Une controverse qui sépare
par
Notre paracha, en son début, nous rapporte le récit d’une querelle déclenchée par Kora’h dignitaire important du peuple juif qui contesta l’autorité de Moshé Rabbenou et fut, par ce fait, à l’origine d’une grave scission au sein du peuple. Cette tendance est fortement stigmatisée par nos Maîtres qui voient dans cette attitude l’origine de la faiblesse d’Israël face aux Nations. Pourtant, les Pirké Avoth relèvent qu’il existe des controverses qui présentent un caractère hautement positif. Celles qui opposaient Hillel et Chamaï en sont l’incarnation parfaite, Kora’h symbolisant lui, la recherche de la querelle pour la querelle. Comment pouvons-nous dissocier l’un de l’autre ? Notre étude proposera une réponse.
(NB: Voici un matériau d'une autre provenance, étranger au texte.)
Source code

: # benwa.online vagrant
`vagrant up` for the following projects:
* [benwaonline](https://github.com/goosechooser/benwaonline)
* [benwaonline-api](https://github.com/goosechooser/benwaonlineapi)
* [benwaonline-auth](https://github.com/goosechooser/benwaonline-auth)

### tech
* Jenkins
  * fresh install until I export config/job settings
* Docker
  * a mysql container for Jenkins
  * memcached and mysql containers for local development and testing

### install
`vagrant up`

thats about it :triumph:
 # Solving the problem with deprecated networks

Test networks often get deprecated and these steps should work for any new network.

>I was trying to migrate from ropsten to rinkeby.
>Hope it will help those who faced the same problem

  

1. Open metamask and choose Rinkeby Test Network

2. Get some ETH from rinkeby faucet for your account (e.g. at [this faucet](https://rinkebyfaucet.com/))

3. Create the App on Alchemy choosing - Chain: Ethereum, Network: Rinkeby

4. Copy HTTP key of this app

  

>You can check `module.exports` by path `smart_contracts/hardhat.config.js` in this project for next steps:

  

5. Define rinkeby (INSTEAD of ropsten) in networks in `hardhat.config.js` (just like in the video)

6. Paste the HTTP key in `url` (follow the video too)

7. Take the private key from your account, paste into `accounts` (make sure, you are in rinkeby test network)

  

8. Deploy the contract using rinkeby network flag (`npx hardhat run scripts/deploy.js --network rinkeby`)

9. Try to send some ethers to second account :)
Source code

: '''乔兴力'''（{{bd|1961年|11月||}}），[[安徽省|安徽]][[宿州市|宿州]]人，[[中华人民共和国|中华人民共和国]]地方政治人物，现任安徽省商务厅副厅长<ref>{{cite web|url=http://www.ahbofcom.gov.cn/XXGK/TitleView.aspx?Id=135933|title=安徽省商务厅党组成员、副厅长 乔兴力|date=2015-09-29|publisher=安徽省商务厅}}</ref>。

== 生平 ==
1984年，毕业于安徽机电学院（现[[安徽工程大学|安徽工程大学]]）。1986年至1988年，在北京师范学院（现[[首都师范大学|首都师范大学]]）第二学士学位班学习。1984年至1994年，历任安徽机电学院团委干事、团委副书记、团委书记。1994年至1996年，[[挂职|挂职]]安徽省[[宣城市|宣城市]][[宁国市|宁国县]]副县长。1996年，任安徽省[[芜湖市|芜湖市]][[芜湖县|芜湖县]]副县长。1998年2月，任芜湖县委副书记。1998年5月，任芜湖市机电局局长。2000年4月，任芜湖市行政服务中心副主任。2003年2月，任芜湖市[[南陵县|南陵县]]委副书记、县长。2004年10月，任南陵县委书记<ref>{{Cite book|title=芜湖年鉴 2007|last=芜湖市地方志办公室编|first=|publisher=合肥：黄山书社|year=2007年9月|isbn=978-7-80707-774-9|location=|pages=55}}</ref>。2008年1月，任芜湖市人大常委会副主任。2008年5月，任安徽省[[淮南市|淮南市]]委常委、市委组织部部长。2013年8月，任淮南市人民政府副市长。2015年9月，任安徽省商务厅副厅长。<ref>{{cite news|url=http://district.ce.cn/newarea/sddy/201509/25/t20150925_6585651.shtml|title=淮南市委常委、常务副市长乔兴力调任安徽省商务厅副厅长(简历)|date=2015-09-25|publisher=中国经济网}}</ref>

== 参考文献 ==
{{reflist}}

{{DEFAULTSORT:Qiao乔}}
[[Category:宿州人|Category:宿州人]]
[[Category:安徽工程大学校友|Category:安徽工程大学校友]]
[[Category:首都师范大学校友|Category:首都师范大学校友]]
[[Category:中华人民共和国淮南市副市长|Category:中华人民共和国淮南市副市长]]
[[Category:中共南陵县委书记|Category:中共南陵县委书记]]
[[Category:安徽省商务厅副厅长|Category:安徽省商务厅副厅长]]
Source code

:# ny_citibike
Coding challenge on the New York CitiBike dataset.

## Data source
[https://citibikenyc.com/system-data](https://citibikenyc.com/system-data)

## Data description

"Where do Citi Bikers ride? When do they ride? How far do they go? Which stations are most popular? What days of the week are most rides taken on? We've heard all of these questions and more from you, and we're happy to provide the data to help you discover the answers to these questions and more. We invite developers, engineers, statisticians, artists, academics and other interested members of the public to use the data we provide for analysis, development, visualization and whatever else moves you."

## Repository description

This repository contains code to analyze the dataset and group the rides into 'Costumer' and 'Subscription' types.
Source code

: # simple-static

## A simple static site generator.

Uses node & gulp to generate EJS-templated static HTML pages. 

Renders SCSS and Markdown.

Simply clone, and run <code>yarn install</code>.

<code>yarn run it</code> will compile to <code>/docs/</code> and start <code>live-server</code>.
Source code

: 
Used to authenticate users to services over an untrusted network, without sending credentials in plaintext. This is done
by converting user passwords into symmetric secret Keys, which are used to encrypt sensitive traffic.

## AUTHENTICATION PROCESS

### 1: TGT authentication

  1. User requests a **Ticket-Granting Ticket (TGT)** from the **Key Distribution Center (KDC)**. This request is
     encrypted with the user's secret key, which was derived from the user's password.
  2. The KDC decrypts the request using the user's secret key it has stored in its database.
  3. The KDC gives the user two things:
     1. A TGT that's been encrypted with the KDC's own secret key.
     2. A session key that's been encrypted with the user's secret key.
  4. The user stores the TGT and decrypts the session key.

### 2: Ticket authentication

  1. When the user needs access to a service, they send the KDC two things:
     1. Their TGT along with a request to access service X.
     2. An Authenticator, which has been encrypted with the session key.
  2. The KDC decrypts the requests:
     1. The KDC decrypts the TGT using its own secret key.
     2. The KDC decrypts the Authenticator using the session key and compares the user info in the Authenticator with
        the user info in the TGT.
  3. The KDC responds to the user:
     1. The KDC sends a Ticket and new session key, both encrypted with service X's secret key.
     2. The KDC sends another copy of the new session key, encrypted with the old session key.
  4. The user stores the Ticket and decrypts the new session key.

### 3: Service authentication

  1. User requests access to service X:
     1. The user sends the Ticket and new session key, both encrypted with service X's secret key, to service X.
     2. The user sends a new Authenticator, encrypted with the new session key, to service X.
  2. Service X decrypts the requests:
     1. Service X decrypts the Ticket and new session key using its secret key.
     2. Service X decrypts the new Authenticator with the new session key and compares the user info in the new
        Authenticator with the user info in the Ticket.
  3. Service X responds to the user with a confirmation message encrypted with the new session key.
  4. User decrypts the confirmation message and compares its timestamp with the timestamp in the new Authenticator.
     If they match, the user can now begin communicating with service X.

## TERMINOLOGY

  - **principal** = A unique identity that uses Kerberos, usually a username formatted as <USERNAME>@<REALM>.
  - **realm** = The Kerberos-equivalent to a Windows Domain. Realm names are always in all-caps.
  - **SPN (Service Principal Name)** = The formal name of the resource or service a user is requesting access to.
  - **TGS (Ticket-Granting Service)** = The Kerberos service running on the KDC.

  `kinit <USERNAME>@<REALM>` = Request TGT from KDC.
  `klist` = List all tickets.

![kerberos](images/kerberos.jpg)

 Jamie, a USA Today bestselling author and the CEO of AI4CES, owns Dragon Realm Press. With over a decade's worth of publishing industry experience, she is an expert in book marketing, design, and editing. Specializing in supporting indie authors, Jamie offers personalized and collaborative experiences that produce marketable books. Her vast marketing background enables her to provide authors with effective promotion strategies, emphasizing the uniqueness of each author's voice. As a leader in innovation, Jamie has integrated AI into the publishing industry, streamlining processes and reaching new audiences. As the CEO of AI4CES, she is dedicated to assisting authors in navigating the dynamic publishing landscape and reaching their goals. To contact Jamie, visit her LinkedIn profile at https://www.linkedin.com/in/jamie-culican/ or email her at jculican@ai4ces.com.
« Toute controverse qui s’exprime dans l’intérêt du Ciel finira par porter ses fruits mais celle qui n’est pas dans l’intérêt du Ciel n’aura pas d’issue positive. L’exemple d’une bonne controverse nous est donné par Hillel et Chamaï, alors que celui d’une controverse malsaine nous est donné par Kora’h et son groupe » [1] Pour expliquer ce texte nous commencerons par sa fin. Sa formulation en effet n’épouse pas la symétrie du début. Toute controverse oppose généralement deux parties ou deux hommes comme c’est le cas pour le début de la michna avec Hillel et Chamaï. Or nous voyons que la querelle de Kora’h ne met en présence qu’une seule partie : Kora’h et son groupe. Pourquoi Moshé n’est-il pas cité ?
Pour lui-même
Ce détail nous permettra en fait de comprendre le sens ou plutôt l’origine d’une controverse qui n’est pas saine. Lorsque deux individus s’opposent sur un fait ou une idée il faut distinguer deux choses : l’idée débattue et les personnes en présence. Quand chacun des protagonistes avance un argument, le problème est de savoir s’il le fait pour l’idée elle-même ou pour mettre en valeur sa propre personne. Dans la plupart des cas c’est la seconde hypothèse qui s’impose. Au départ on évoque des idées puis peu à peu, au cours du débat, chacun s’identifiant à l’idée qu’il défend, la controverse prend une autre tournure : ce ne sera plus l’idée qui sera l’objet des discussions mais l’amour propre que chacun aura à préserver. On peut comprendre à présent pourquoi le texte ne mentionne pas Moshé mais Kora’h uniquement. Lorsque ce dernier contesta le pouvoir de Moshé il ne le faisait pas contre Moshé mais pour lui-même, pour l’intérêt qu’il pouvait tirer de cette querelle. C’est en fait l’orgueil qui commanda toute sa démarche. Le nom קרח, Kora’h, d’ailleurs se compose des mêmes lettres que la racine verbale רהק qui évoque l’idée d’éloignement. Kora’h par son comportement se mit en rupture totale avec l’esprit authentique du judaïsme. On retrouvera cette idée au tout début de la paracha dans la traduction araméène de la Torah qui à propose du premier verset écrira « Kora’h se sépara ».
Pour le bien de l’homme
Pour Hillel et Chamaï, c’est l’humilité qui prévalait dans leurs débats. Bien plus (et nous touchons là à un concept tout à fait unique de la philosophie juive) la controverse sur les idées était en réalité secondaire. Nous savons en effet que dans la majorité des cas la loi juive était fixée d’après l’avis de Hillel et cela bien que l’école de Chamaï fut bien plus forte quant à l’élaboration intellectuelle du raisonnement. Et pourquoi néanmoins l’école de Hillel eut-elle gain de cause ? Et le Talmud de répondre : parce que cette école était humble et conciliante [2] ! Ceci parce que les idées existent pour les hommes [3] et non le contraire car dès lors c’est la porte ouverte à tous les fanatismes. là est le fondement d’une controverse construite dans l’intérêt du Ciel : effacer sa personne devant l’authenticité d’une idée.
[1] chap. 5 michna 7
[2] Traité Yebamoth p. 14a
[3] C’est-à-dire pour leur bien. Mais quand les hommes sont asservis aux idées le Mal devient possible.